Dwoma najnowszymi, bogato wyposażonymi Actrosami 1848 będą jeździć najlepsi kierowcy firmy Kawczyński Logistics ze Ślesina. Pojazdy zostały uroczyście przekazane zwycięzcom firmowego konkursu na najbardziej ekonomiczną jazdę w siedzibie dealera Mercedes-Benz Trucks Polska, firmie Sobiesław Zasada Automotive w Brzozie.
Oszczędna, nowoczesna flota to ważne wsparcie w walce o utrzymanie w ryzach kosztów paliwa w firmach transportowych – ale równie ważnym czynnikiem są kierowcy: ich umiejętności oraz styl pracy. Firma Kawczyński Logistics ze Ślesina pod Bydgoszczą była pierwszą w Polsce, która zdecydowała się na zakup nowych Actrosów. Pojazdy te jeżdżą w jej flocie od czerwca 2019 roku. W ciągu tego czasu udział ciągników Mercedesa w firmowej flocie stopniowo się zwiększał – w tym roku, w liczbie 150, będą one stanowiły już 100 proc. taboru. Między innymi dzięki temu możliwe stało się przeprowadzenie konkursu dla kierowców na najbardziej ekonomiczny styl jazdy – wszyscy mieli do dyspozycji to samo narzędzie pracy, a o ocenę ich stylu jazdy zadbał jeden system: Fleetboard.
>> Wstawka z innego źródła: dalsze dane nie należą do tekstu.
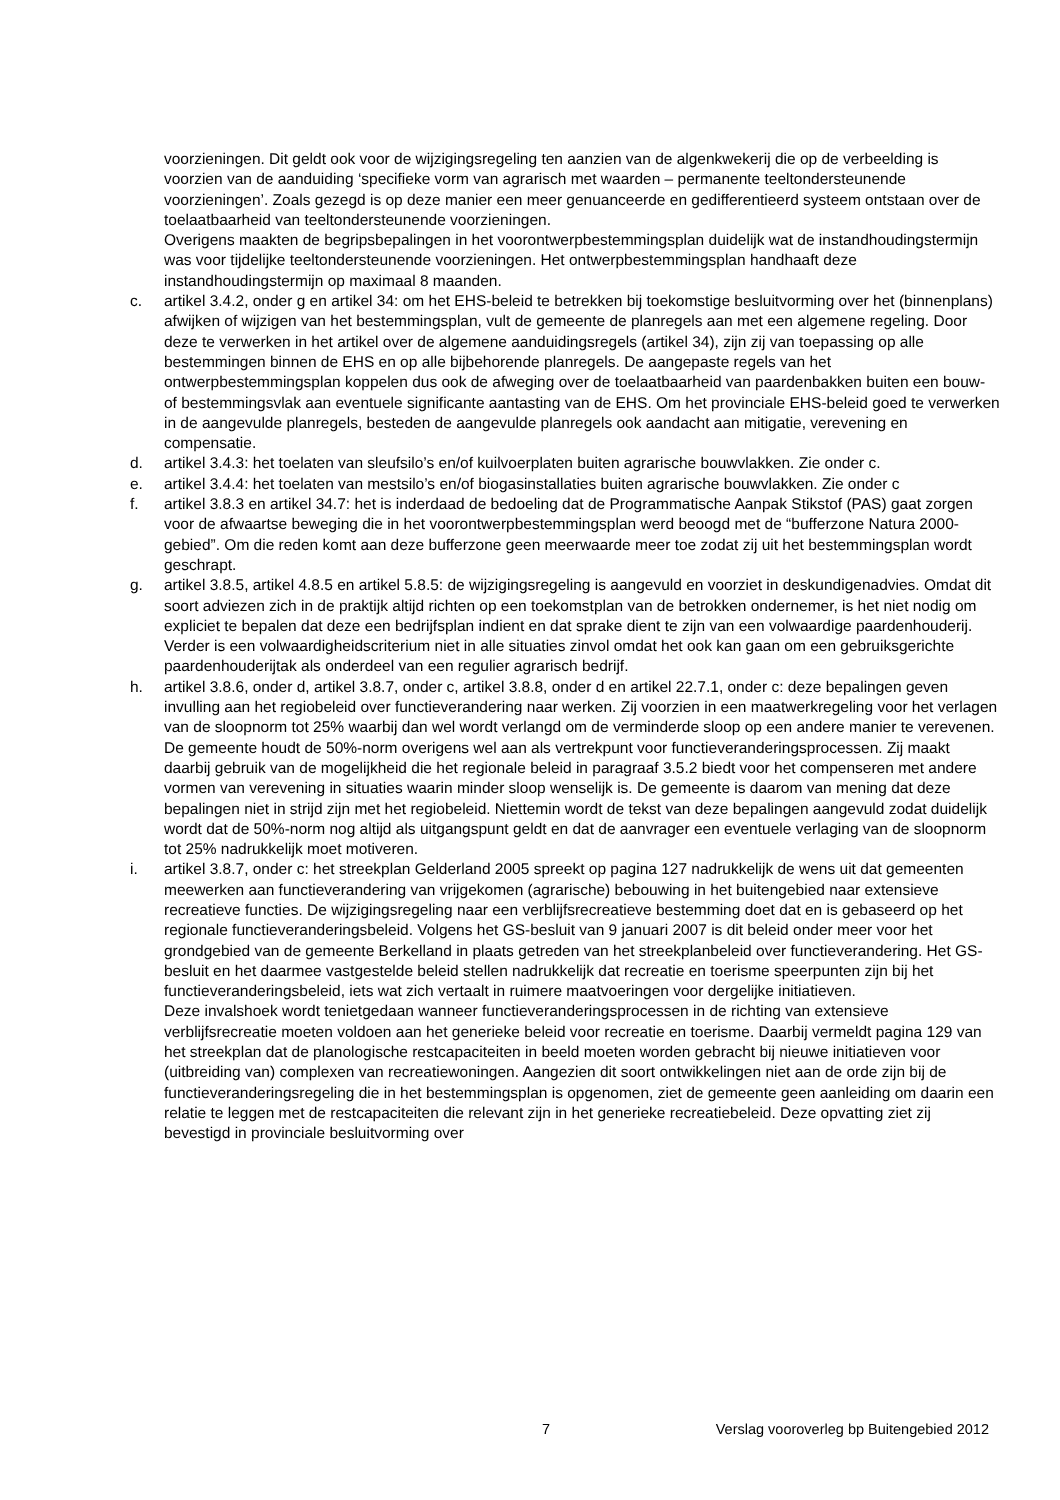voorzieningen. Dit geldt ook voor de wijzigingsregeling ten aanzien van de algenkwekerij die op de verbeelding is voorzien van de aanduiding ‘specifieke vorm van agrarisch met waarden – permanente teeltondersteunende voorzieningen’. Zoals gezegd is op deze manier een meer genuanceerde en gedifferentieerd systeem ontstaan over de toelaatbaarheid van teeltondersteunende voorzieningen.
Overigens maakten de begripsbepalingen in het voorontwerpbestemmingsplan duidelijk wat de instandhoudingstermijn was voor tijdelijke teeltondersteunende voorzieningen. Het ontwerpbestemmingsplan handhaaft deze instandhoudingstermijn op maximaal 8 maanden.
c. artikel 3.4.2, onder g en artikel 34: om het EHS-beleid te betrekken bij toekomstige besluitvorming over het (binnenplans) afwijken of wijzigen van het bestemmingsplan, vult de gemeente de planregels aan met een algemene regeling. Door deze te verwerken in het artikel over de algemene aanduidingsregels (artikel 34), zijn zij van toepassing op alle bestemmingen binnen de EHS en op alle bijbehorende planregels. De aangepaste regels van het ontwerpbestemmingsplan koppelen dus ook de afweging over de toelaatbaarheid van paardenbakken buiten een bouw- of bestemmingsvlak aan eventuele significante aantasting van de EHS. Om het provinciale EHS-beleid goed te verwerken in de aangevulde planregels, besteden de aangevulde planregels ook aandacht aan mitigatie, verevening en compensatie.
d. artikel 3.4.3: het toelaten van sleufsilo’s en/of kuilvoerplaten buiten agrarische bouwvlakken. Zie onder c.
e. artikel 3.4.4: het toelaten van mestsilo’s en/of biogasinstallaties buiten agrarische bouwvlakken. Zie onder c
f. artikel 3.8.3 en artikel 34.7: het is inderdaad de bedoeling dat de Programmatische Aanpak Stikstof (PAS) gaat zorgen voor de afwaartse beweging die in het voorontwerpbestemmingsplan werd beoogd met de “bufferzone Natura 2000-gebied”. Om die reden komt aan deze bufferzone geen meerwaarde meer toe zodat zij uit het bestemmingsplan wordt geschrapt.
g. artikel 3.8.5, artikel 4.8.5 en artikel 5.8.5: de wijzigingsregeling is aangevuld en voorziet in deskundigenadvies. Omdat dit soort adviezen zich in de praktijk altijd richten op een toekomstplan van de betrokken ondernemer, is het niet nodig om expliciet te bepalen dat deze een bedrijfsplan indient en dat sprake dient te zijn van een volwaardige paardenhouderij. Verder is een volwaardigheidscriterium niet in alle situaties zinvol omdat het ook kan gaan om een gebruiksgerichte paardenhouderijtak als onderdeel van een regulier agrarisch bedrijf.
h. artikel 3.8.6, onder d, artikel 3.8.7, onder c, artikel 3.8.8, onder d en artikel 22.7.1, onder c: deze bepalingen geven invulling aan het regiobeleid over functieverandering naar werken. Zij voorzien in een maatwerkregeling voor het verlagen van de sloopnorm tot 25% waarbij dan wel wordt verlangd om de verminderde sloop op een andere manier te verevenen. De gemeente houdt de 50%-norm overigens wel aan als vertrekpunt voor functieveranderingsprocessen. Zij maakt daarbij gebruik van de mogelijkheid die het regionale beleid in paragraaf 3.5.2 biedt voor het compenseren met andere vormen van verevening in situaties waarin minder sloop wenselijk is. De gemeente is daarom van mening dat deze bepalingen niet in strijd zijn met het regiobeleid. Niettemin wordt de tekst van deze bepalingen aangevuld zodat duidelijk wordt dat de 50%-norm nog altijd als uitgangspunt geldt en dat de aanvrager een eventuele verlaging van de sloopnorm tot 25% nadrukkelijk moet motiveren.
i. artikel 3.8.7, onder c: het streekplan Gelderland 2005 spreekt op pagina 127 nadrukkelijk de wens uit dat gemeenten meewerken aan functieverandering van vrijgekomen (agrarische) bebouwing in het buitengebied naar extensieve recreatieve functies. De wijzigingsregeling naar een verblijfsrecreatieve bestemming doet dat en is gebaseerd op het regionale functieveranderingsbeleid. Volgens het GS-besluit van 9 januari 2007 is dit beleid onder meer voor het grondgebied van de gemeente Berkelland in plaats getreden van het streekplanbeleid over functieverandering. Het GS-besluit en het daarmee vastgestelde beleid stellen nadrukkelijk dat recreatie en toerisme speerpunten zijn bij het functieveranderingsbeleid, iets wat zich vertaalt in ruimere maatvoeringen voor dergelijke initiatieven.
Deze invalshoek wordt tenietgedaan wanneer functieveranderingsprocessen in de richting van extensieve verblijfsrecreatie moeten voldoen aan het generieke beleid voor recreatie en toerisme. Daarbij vermeldt pagina 129 van het streekplan dat de planologische restcapaciteiten in beeld moeten worden gebracht bij nieuwe initiatieven voor (uitbreiding van) complexen van recreatiewoningen. Aangezien dit soort ontwikkelingen niet aan de orde zijn bij de functieveranderingsregeling die in het bestemmingsplan is opgenomen, ziet de gemeente geen aanleiding om daarin een relatie te leggen met de restcapaciteiten die relevant zijn in het generieke recreatiebeleid. Deze opvatting ziet zij bevestigd in provinciale besluitvorming over
7 Verslag vooroverleg bp Buitengebied 2012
Konkurs trwał od 1 marca do 30 listopada 2020 roku. Po trzech etapach zmagań, z których każdy trwał trzy miesiące, system Fleetboard wyłonił zwycięzców, na których czekała wyjątkowa nagroda: dwa nowe Actrosy 1848 z kabinami GigaSpace i bogatym wyposażeniem. Firma przewidziała je dla najlepszego kierowcy w pojedynczej obsadzie i najlepszej podwójnej obsady.

Actrosy docenione przez zwycięzców

Laureatami konkursu okazali się: Waldemar Wilczyński z oceną 9,72 oraz bracia Roman i Andrii Yuskiv z Ukrainy z oceną 9,75. Przez najbliższy rok to oni będą użytkownikami nowych Actrosów. Wszyscy trzej podkreślają, że najnowszy model flagowej ciężarówki Mercedes-Benz istotnie przyczynił się do takich wyników.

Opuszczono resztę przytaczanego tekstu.